Moyer, currently an assistant to Jimmy Jerkens in New York, formerly worked for the McIngvales from August 1997 through April 1998. He said he received a $700 per week salary and commission equal to 6.5 percent of purse money the horses in his care won for finishing first through fifth. He trained approximately 20 horses for them during the period in question.

Both Simon and Moyer also spoke of the difficulty they encountered with Laura Wohlers – racing manager for the stable and the twin sister of Linda McIngvale – during their tenure. It was with Wohlers that Borell argued the day after Runhappy's victory over whether to send the colt to the track for training that morning. Borell contended the horse had filling in an ankle and should not be taken to the track. She was fired by Wohlers several hours after their argument.

“To put it bluntly, dealing with Ms. Wohlers was extremely difficult,” said Simon. “She tried to micromanage training from Houston (where she worked for Jim McIngvale's Gallery Furniture store) and disregarded my advice or directions regarding the risks involved in over-training horses.”

“I ended my relationship with the McIngvales in approximately April 1998 principally because of the involvement of Mr. McIngvale's sister-in-law, Laura Wohlers,” said Moyer. “After Ms. Wohlers and her involvement was injected into the training of the McIngvale horses, it became very difficult for me to continue in that position. Ms. Wohlers was very confrontational and, to say the least, was extremely difficult to deal with. It finally reached the point where I severed my relationshiop with the McIngvales.”

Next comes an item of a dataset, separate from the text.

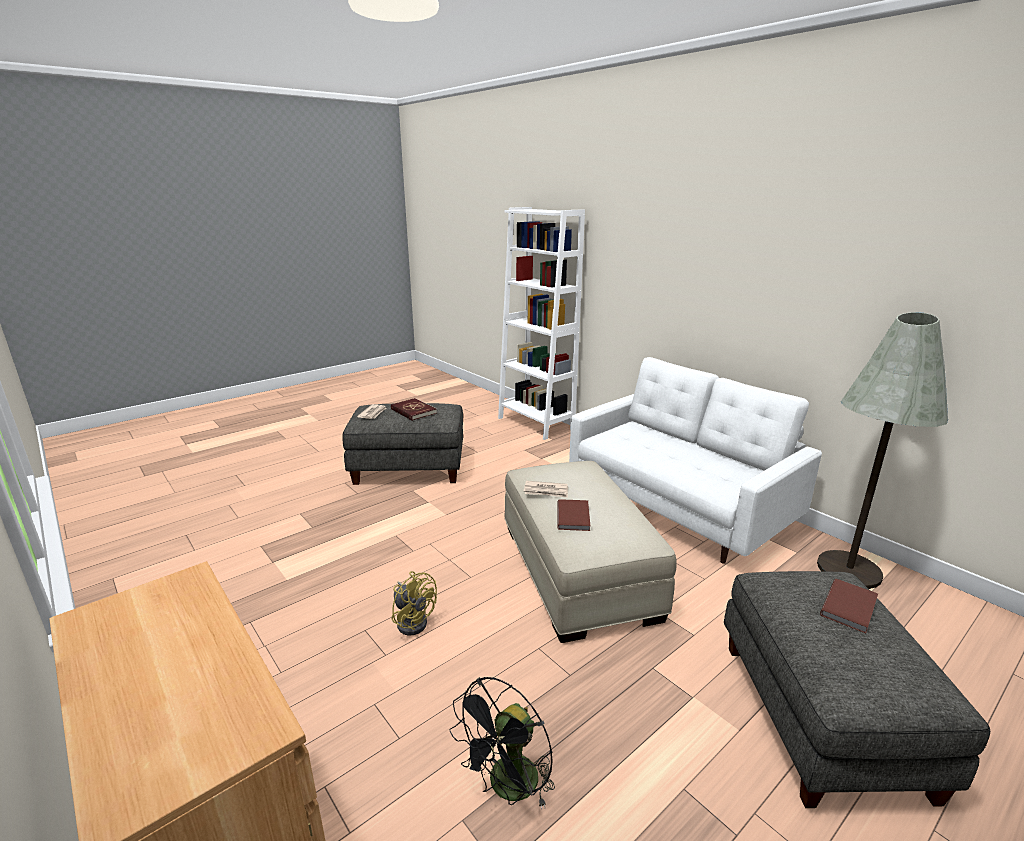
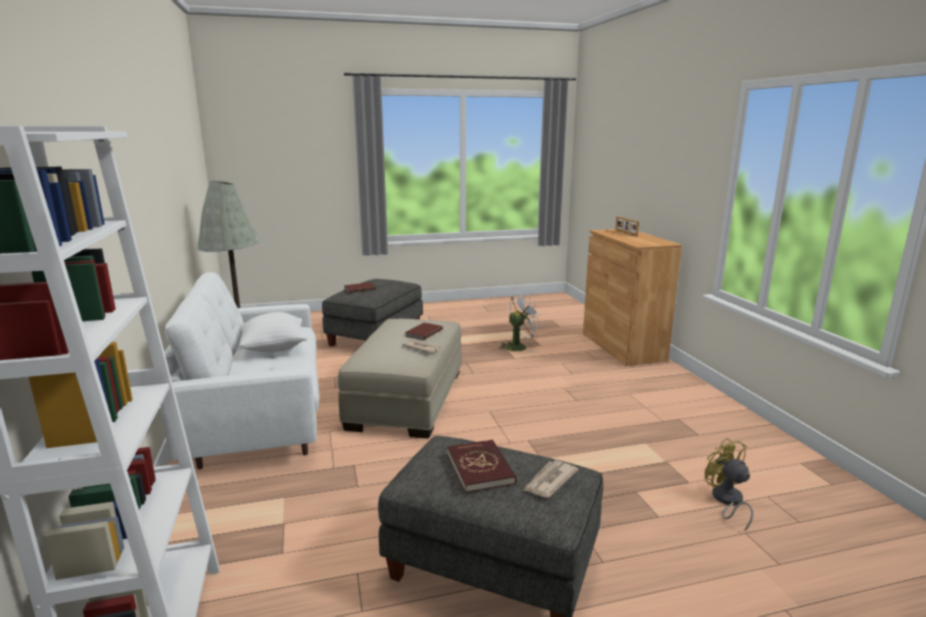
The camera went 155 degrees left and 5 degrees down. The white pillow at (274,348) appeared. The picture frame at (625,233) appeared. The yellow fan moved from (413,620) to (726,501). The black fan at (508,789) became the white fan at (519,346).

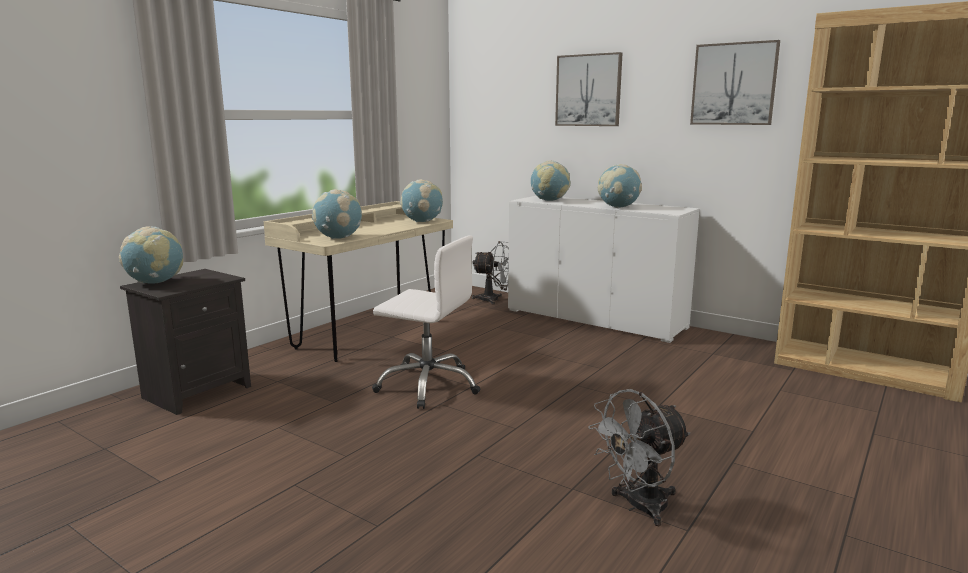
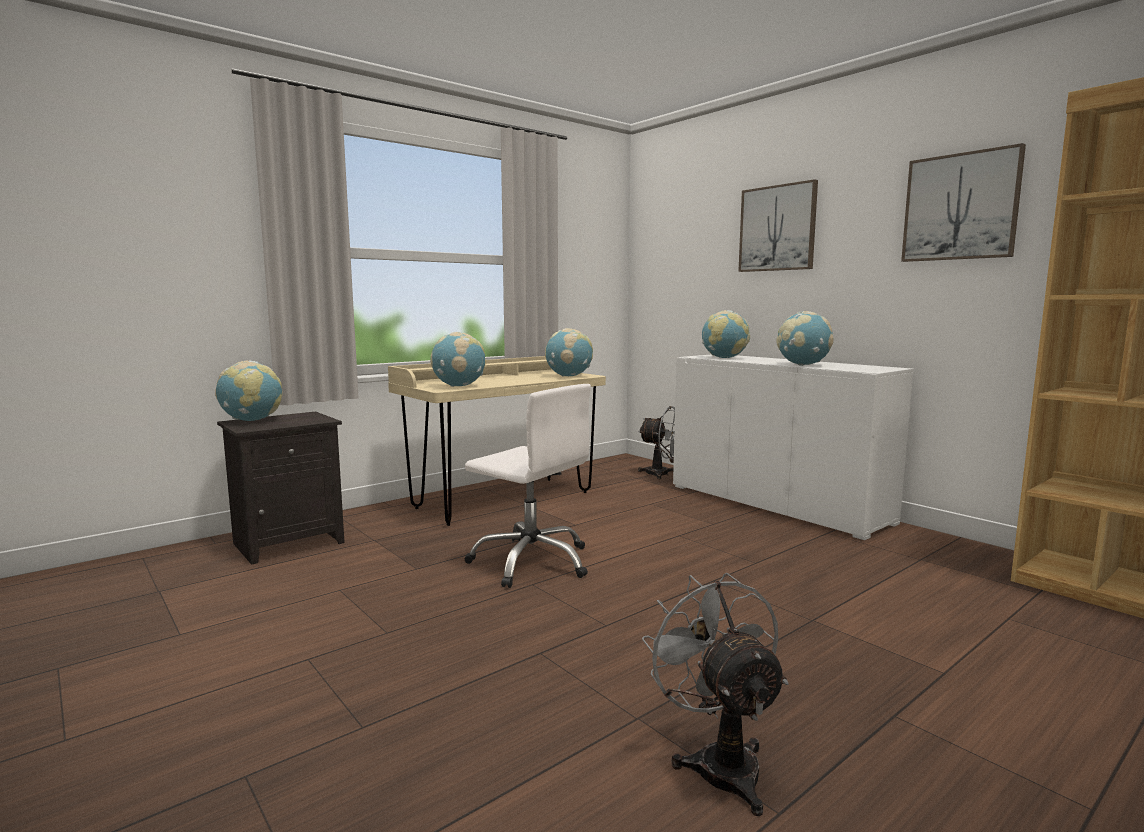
The camera went 15 degrees right and 5 degrees down. The grey fan at (638,507) turned 90 degrees clockwise.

The affidavits were entered into the case in support of an effort by Borell to have Breeders' Cup and Keeneland – both named as defendants in the cast – put 10 percent of the winning Breeders' Cup Sprint purse into a Court-monitored interest bearing account until such time as the dispute is decided. A hearing on a motion by Keeneland and Breeders' Cup to be dismissed from the case was scheduled for today.